In academia and in popular Western culture there is much debate about what postmodern is and whether it is a useful concept or just a fad. Whatever the outcome of this debate, most writers agree that contemporary society differs radically from the pre-World War II modern world of control, predictability and truth. They point out that as a result of continuous accelerated transformation, momentous changes are taking place that distinguish the present moment from the previous modern one (Gottschalk, 2000). It is our contention that these changes have brought about a condition in which the questioning of the basic modern belief in certainty, progress and grand projects and its social sequela has created a context in which a psychological disposition is emerging that is more open to fragmentation than the previous search for essence and stability.

Modernism, postmodernism and mental illness

In order to understand this shift, both the modern and current postmodern contexts need to be investigated. The modern paradigm is based on objective knowledge, absolute truth, a subject-independent reality and the quest for developing isolated areas of expertise in order to uncover the foundations of this reality. The modern view of mental illness is consequently causal and deterministic, and pathology is viewed as an "object" or something "alien" (Fee, 2000) that can be isolated and studied through “dispassionate positivist inquiry” (Foucault, 1965, in Fee, 2000). More specifically, the modern view of mental illness as an object has created conceptual binaries of normal/abnormal and health/pathology to the exclusion of the "real" contexts in which these perceived dichotomies exist.

Furthermore, in the endeavour to develop a science of human behaviour, specific treatable syndromes are isolated and demarcated, and in the process a language of pathology has came about: a new vocabulary has entered our language, drawing attention to specific problems and incapacities, and thus colouring our understanding of human behaviour. Gergen (2000, pp 14-15) explains: “As psychiatrists and psychologists try to explain undesirable behaviour, they generate a technical vocabulary of deficit. This language is slowly disseminated to the public at large, so that they too can become conscious of mental-health issues … The new vocabulary enters the culture, engendering still further perceptions of illness, and so on in a continuous spiral of infirmity.” Examples of this include the way in which constructs such as depression or obsessive-compulsive disorder have become commonplace vocabulary in Western conversation; or how individuals, with the help of internet sites, "diagnose" themselves and others quite indiscriminately according to whichever pathology they happen to stumble across while surfing.

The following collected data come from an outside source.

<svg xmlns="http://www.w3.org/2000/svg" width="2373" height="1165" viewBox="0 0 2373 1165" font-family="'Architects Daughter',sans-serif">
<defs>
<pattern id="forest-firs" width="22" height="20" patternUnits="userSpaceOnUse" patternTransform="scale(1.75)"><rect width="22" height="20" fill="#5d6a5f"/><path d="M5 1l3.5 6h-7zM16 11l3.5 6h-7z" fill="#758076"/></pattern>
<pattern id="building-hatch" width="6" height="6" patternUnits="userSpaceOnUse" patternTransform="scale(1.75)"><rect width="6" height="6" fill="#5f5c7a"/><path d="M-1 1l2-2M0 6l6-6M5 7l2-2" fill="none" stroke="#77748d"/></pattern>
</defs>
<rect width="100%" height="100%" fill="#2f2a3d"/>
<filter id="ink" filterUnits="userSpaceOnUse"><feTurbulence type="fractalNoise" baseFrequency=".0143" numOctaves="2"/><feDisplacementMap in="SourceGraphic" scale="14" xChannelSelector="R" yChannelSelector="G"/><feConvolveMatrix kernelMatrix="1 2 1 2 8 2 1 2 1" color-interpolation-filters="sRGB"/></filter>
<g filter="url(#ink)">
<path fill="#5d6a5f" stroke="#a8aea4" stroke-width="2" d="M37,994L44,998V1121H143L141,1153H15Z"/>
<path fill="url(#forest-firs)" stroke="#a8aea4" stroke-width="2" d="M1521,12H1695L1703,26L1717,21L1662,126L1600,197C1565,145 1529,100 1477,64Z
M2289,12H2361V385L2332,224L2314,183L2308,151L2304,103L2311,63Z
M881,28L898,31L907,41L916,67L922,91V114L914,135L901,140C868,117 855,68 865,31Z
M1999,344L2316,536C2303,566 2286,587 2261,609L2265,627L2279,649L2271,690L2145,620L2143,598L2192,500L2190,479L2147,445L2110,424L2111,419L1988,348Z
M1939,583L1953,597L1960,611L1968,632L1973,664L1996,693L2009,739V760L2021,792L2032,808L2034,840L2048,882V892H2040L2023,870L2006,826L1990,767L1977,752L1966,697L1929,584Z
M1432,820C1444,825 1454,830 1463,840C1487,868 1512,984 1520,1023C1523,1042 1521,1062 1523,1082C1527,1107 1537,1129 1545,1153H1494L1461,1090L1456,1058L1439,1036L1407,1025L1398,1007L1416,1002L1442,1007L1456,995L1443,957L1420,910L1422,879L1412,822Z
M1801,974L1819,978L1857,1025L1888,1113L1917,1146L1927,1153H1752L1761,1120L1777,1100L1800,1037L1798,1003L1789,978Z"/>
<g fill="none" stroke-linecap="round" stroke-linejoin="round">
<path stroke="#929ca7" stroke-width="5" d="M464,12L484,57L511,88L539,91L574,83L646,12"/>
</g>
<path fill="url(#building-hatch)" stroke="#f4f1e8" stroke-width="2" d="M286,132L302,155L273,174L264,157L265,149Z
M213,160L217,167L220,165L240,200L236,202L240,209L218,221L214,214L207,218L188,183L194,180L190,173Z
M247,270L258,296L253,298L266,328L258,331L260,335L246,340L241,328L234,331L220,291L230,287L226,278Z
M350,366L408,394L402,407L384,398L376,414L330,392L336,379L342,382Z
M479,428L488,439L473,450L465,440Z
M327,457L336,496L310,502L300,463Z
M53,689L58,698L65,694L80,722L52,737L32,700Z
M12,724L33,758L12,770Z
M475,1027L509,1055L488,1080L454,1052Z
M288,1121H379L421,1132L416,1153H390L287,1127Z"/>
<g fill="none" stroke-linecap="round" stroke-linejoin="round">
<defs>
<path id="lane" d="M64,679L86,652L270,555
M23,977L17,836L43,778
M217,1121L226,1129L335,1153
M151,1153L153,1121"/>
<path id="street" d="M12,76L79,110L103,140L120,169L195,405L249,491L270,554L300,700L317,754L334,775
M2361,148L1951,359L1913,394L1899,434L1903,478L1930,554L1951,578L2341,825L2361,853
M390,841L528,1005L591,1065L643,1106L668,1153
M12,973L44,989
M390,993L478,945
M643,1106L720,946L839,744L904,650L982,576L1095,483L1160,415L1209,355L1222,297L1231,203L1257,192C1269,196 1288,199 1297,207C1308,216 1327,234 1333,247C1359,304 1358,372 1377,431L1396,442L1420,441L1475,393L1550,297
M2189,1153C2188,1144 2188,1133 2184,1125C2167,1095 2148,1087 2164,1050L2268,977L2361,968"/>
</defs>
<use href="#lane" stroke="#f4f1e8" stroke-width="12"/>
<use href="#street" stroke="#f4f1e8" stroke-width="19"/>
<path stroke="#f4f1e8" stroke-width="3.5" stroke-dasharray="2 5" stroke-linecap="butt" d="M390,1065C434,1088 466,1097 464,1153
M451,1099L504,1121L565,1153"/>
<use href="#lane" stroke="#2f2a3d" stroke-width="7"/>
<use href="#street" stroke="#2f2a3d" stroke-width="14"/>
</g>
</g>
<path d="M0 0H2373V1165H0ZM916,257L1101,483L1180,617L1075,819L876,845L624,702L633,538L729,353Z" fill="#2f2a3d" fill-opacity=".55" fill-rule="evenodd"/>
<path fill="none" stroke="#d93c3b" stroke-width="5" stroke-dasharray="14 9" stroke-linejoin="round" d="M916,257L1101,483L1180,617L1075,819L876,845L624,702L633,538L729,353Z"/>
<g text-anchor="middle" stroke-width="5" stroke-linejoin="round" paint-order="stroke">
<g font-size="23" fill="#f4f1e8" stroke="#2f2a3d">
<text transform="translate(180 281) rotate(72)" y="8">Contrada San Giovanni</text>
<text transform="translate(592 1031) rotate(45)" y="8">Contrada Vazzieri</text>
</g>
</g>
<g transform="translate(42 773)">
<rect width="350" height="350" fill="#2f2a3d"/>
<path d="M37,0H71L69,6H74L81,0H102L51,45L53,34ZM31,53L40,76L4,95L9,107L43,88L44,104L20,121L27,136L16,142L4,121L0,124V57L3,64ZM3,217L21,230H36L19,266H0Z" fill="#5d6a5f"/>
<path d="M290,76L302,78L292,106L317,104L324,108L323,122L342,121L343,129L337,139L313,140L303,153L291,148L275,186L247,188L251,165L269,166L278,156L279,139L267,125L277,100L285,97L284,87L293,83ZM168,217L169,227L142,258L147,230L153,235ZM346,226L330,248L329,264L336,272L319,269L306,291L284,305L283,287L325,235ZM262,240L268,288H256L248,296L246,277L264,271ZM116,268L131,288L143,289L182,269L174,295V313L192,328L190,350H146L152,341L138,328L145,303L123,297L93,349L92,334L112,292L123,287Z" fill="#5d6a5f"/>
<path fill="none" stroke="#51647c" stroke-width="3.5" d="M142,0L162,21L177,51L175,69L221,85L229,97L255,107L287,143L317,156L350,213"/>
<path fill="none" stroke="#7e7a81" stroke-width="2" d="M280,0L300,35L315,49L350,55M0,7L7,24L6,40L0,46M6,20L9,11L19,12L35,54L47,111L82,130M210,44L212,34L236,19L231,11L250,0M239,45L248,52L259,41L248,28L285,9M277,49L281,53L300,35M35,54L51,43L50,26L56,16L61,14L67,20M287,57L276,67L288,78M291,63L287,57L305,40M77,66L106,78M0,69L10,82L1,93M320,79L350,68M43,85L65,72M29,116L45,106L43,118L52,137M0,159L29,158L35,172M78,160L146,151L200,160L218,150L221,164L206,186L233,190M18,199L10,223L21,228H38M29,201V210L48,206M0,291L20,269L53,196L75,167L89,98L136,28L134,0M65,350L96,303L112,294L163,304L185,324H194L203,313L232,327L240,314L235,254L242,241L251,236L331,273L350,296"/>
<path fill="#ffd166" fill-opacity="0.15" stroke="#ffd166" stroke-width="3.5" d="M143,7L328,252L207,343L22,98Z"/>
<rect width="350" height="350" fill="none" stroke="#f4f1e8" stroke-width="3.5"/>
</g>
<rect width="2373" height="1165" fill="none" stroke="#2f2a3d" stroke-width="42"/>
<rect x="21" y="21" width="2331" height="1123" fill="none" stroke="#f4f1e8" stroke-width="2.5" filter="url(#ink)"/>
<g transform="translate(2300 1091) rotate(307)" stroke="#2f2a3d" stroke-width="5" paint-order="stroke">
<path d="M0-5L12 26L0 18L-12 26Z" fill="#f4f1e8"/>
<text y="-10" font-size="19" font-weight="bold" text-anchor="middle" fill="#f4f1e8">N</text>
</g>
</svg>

At the heart of postmodern thinking lies its challenge to the modern paradigm. Where modern thinking saw knowledge as independent and objective, postmodern thought acknowledges the entwinement of knowledge and social conditions. Specifically with regard to mental illness, the postmodern tenet is to shift the focus from pathology as something "out there" to the contexts in which it "lives" and in so doing to “reconnect the pathological to the rapidly shifting material, cultural and psychosocial realms of life” (Fee, 2000, p 3). A case in point of how the official nosological classification (DSM) reflects societal thinking is the inclusion, or not, of the category "homosexuality". Until recently homosexuality was classified as a diagnosable and treatable pathology. In line with changes in thinking regarding sexual identity, it was left out from the revised edition of the DSM and is no longer "officially" viewed as a pathology.

By returning mental illness to the fold of society, the reciprocal nature of discourses on health and pathology are brought to the fore. As such, concomitant struggles and changes within the society in which they manifest are connected to various mental illnesses (Fee, 2000, p 13). By suggesting that “different epochs and societies foster distinct types of mental disorders in its members” (Gottschalk, 2000, p 18), both the modern aetiology and reification of pathological categories are challenged. If “every age develops its own peculiar type of pathology” (Lasch, 1978, in Gottschalk, 2000, p 19), then one can ask what psychological correlates and expressions are currently evident. And, to use Lyotard’s term (1984), one can ask: Is there is a postmodern condition and if so, what is it?